Saved entries:
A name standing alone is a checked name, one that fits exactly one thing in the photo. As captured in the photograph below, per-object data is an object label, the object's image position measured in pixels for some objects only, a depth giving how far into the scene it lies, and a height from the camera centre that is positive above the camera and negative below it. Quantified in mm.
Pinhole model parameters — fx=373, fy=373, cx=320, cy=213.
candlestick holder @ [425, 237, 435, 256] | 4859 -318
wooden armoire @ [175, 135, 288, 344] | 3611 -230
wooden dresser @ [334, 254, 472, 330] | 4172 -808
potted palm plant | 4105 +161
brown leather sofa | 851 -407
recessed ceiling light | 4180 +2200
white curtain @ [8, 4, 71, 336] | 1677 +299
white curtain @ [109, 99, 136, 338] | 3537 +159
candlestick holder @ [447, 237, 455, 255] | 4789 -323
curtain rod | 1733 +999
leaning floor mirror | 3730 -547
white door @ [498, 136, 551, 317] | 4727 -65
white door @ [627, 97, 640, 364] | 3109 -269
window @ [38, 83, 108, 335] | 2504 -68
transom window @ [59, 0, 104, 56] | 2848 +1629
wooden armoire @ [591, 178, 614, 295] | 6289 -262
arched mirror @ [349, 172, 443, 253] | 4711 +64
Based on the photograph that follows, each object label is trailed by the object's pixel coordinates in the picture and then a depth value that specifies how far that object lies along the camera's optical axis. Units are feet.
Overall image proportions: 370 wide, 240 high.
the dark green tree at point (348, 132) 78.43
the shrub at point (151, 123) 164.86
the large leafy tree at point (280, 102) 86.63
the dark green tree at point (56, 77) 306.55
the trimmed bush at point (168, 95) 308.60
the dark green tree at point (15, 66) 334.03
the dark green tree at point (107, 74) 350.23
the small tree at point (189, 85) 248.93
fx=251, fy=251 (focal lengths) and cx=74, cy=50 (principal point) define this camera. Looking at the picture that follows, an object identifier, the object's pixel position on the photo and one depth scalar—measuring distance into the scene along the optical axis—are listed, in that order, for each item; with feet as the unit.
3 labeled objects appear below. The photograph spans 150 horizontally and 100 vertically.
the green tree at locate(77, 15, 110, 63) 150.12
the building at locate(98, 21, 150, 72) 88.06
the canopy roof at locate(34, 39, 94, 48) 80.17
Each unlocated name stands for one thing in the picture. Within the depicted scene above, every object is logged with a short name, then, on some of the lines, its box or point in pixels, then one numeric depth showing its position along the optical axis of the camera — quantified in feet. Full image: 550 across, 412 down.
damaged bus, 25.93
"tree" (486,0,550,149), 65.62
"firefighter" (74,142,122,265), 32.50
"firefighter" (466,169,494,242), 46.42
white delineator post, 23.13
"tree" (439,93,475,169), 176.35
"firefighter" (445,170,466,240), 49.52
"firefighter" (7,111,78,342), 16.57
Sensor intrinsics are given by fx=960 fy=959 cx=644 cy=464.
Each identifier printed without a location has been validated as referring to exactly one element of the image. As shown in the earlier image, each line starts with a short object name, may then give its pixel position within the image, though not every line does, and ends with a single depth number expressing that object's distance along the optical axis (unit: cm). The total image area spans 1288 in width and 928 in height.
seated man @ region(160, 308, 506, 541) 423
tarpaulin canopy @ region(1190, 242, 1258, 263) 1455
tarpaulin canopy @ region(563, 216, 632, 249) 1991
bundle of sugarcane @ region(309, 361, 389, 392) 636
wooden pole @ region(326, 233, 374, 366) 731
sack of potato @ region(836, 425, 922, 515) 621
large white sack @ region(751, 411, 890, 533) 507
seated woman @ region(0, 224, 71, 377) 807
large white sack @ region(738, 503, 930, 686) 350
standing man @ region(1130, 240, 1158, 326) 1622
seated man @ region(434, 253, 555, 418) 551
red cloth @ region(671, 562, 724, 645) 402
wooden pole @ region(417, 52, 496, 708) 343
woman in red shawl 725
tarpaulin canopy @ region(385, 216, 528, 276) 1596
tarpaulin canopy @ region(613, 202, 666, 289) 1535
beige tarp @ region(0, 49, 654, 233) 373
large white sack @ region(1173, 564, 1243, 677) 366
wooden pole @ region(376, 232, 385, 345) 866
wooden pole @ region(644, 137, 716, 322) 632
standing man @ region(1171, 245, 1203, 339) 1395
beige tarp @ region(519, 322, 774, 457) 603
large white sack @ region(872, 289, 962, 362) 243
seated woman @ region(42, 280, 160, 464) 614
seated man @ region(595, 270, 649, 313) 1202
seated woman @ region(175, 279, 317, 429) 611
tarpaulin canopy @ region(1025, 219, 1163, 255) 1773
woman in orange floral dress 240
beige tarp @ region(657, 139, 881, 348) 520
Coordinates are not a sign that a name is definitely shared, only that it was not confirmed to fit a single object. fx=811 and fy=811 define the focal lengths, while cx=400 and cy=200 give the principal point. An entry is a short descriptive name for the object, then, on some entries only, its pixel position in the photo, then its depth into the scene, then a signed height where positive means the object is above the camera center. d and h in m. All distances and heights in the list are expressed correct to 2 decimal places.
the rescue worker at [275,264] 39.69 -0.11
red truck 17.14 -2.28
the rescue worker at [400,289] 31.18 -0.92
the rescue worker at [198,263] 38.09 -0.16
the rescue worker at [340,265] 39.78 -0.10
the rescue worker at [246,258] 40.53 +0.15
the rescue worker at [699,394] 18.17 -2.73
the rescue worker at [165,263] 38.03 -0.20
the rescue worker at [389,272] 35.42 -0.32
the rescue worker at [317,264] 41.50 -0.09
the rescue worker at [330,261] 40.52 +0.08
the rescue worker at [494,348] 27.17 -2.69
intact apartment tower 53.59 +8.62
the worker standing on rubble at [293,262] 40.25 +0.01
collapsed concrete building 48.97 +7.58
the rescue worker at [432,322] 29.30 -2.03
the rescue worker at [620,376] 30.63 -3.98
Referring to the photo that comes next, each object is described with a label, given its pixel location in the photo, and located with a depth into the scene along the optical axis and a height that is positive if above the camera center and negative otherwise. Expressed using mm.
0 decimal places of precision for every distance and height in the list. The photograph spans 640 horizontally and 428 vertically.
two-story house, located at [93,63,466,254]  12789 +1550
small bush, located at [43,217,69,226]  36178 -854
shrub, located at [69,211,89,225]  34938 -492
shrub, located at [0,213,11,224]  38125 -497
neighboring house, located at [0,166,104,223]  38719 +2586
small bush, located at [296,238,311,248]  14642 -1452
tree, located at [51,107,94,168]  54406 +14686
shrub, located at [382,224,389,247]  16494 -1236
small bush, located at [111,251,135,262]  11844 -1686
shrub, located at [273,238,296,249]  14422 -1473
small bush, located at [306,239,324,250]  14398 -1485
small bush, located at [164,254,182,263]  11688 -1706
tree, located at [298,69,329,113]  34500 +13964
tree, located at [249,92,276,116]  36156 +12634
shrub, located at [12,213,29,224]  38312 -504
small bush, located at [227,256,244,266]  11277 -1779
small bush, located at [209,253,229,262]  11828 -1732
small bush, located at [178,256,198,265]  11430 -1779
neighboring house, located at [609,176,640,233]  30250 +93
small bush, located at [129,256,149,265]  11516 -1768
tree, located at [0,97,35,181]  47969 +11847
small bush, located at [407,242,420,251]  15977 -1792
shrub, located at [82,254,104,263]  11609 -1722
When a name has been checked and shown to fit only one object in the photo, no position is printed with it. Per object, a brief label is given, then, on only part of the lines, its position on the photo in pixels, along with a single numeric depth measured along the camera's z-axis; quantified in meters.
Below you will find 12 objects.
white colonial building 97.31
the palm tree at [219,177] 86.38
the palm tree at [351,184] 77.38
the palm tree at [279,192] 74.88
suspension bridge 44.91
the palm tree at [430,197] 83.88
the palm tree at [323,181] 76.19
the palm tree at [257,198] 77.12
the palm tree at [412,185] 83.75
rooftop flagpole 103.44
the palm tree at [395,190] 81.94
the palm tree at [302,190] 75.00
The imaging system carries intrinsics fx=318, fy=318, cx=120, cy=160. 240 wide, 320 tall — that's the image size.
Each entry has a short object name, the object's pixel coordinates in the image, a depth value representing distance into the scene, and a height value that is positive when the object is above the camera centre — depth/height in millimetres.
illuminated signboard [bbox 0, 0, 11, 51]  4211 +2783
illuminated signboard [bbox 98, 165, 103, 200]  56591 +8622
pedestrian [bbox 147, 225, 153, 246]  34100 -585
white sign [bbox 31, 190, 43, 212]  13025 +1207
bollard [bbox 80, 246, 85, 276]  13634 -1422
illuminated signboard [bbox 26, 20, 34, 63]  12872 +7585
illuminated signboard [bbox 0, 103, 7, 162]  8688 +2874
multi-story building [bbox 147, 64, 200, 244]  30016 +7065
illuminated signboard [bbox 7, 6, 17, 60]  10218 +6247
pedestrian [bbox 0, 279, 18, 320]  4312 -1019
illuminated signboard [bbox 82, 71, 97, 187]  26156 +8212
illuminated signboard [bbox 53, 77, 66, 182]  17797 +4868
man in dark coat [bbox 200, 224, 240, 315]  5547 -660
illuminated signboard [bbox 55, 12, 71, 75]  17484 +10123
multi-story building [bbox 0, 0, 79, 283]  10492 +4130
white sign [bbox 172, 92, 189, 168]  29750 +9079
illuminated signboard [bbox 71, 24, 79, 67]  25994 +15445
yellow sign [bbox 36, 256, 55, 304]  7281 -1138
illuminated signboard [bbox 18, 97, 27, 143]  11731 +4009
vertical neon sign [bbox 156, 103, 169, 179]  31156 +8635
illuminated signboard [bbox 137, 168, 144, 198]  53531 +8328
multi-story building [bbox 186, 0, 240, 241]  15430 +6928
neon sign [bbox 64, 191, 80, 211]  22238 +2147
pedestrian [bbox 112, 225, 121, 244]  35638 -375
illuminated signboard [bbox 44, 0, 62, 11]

**EXERCISE DETAILS:**
Looking at the records above, return exactly the lines from the line with "small bush, located at [227,256,244,266]" to the line with "shrub, located at [82,254,104,263]", both ends included.

**TASK ANSWER:**
small bush, located at [227,256,244,266]  11277 -1779
small bush, located at [209,253,229,262]  11828 -1732
small bush, located at [178,256,198,265]  11430 -1779
neighboring house, located at [609,176,640,233]  30250 +93
small bush, located at [129,256,149,265]  11516 -1768
tree, located at [0,97,35,181]  47969 +11847
small bush, located at [407,242,420,251]  15977 -1792
shrub, located at [82,254,104,263]  11609 -1722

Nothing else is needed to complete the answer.